TASK INSTRUCTIONS: Below is a block of records; reproduce all of them exactly and leave out any pictures.

RECORDED INFORMATION:

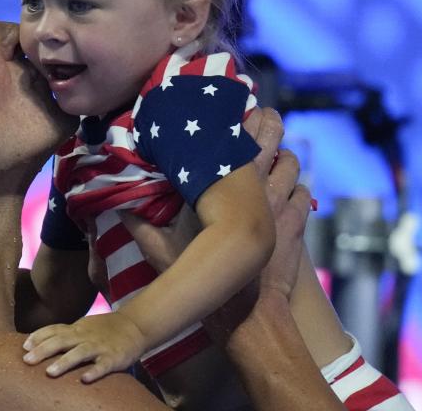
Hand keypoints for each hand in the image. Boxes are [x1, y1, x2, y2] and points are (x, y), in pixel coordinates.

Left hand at [22, 312, 146, 382]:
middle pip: (61, 340)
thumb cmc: (104, 330)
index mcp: (76, 329)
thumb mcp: (83, 327)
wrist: (135, 325)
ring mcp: (99, 346)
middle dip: (43, 350)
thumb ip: (64, 334)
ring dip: (64, 362)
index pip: (54, 329)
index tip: (24, 346)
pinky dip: (94, 371)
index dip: (39, 336)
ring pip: (80, 353)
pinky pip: (103, 365)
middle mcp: (85, 336)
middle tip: (26, 360)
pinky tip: (85, 379)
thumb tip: (38, 345)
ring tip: (49, 372)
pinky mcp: (114, 357)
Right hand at [126, 108, 312, 299]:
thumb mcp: (160, 249)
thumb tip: (117, 204)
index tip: (231, 110)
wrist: (246, 311)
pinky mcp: (298, 222)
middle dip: (267, 121)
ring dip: (282, 156)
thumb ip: (139, 224)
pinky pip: (304, 191)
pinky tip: (286, 191)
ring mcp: (282, 202)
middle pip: (272, 133)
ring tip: (272, 157)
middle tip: (257, 120)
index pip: (237, 132)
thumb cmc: (202, 277)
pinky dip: (296, 187)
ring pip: (291, 160)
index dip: (238, 116)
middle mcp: (258, 184)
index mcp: (225, 183)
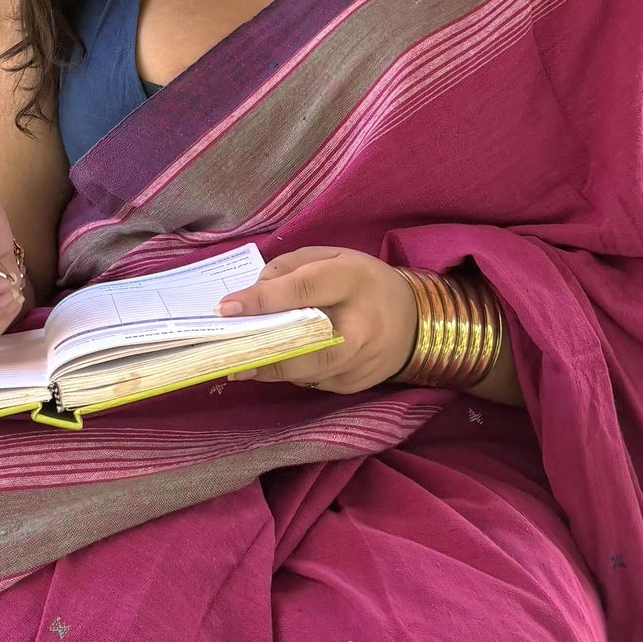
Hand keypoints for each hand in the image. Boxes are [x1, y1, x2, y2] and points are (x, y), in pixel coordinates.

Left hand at [218, 246, 417, 393]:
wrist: (416, 322)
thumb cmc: (364, 283)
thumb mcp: (332, 257)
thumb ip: (290, 268)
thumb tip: (251, 296)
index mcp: (354, 280)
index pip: (305, 288)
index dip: (264, 299)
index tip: (226, 308)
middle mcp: (363, 324)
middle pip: (309, 346)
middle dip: (265, 352)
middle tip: (229, 356)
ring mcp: (362, 361)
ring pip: (307, 371)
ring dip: (270, 369)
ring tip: (240, 364)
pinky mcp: (355, 384)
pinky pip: (312, 381)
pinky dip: (290, 373)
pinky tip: (276, 365)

SOLUTION TO THE EXERCISE:
Hand keypoints for each hand in the image. Boxes are [x1, y1, x2, y2] and points are (x, y), in pixel coordinates.

Left hand at [22, 312, 146, 382]:
middle pip: (61, 340)
thumb cmc: (104, 330)
index mcp: (76, 329)
thumb mcp: (83, 327)
wrist: (135, 325)
ring mcp: (99, 346)
middle dip: (43, 350)
thumb ip: (64, 334)
ring dip: (64, 362)
index pip: (54, 329)
index tip: (24, 346)
pinky dip: (94, 371)
index dip: (39, 336)
ring pip: (80, 353)
pinky pip: (103, 365)
middle mcp: (85, 336)
middle tip: (26, 360)
pinky tip: (85, 379)
thumb tip: (38, 345)
ring tip: (49, 372)
pinky mcp: (114, 357)
Right hand at [126, 108, 312, 299]:
thumb mcp: (160, 249)
thumb tip: (117, 204)
index tip: (231, 110)
wrist: (246, 311)
pinky mcp: (298, 222)
middle dip: (267, 121)
ring dip: (282, 156)
thumb ip: (139, 224)
pinky pip: (304, 191)
pinky tip: (286, 191)
ring mcp: (282, 202)
middle pip: (272, 133)
ring tip: (272, 157)
middle tip: (257, 120)
index pip: (237, 132)
thumb cmc: (202, 277)
pinky dip: (296, 187)
ring pip: (291, 160)
index dip: (238, 116)
middle mcp: (258, 184)
index mcp: (225, 183)
Hand keypoints for each hand in the image. Boxes are [x1, y1, x2, y2] and points are (x, y), in pixel coordinates.

Left hand at [218, 246, 417, 393]:
wrist: (416, 322)
thumb cmc: (364, 283)
thumb mcp: (332, 257)
thumb ip: (290, 268)
thumb tip: (251, 296)
index mcp: (354, 280)
index pip: (305, 288)
index dip: (264, 299)
index tip: (226, 308)
middle mcp: (363, 324)
middle pip: (309, 346)
middle dip: (265, 352)
middle tip: (229, 356)
ring mcp: (362, 361)
ring pip: (307, 371)
ring dip: (270, 369)
ring tip: (240, 364)
pinky mcp: (355, 384)
pinky pip: (312, 381)
pinky dip: (290, 373)
pinky tip: (276, 365)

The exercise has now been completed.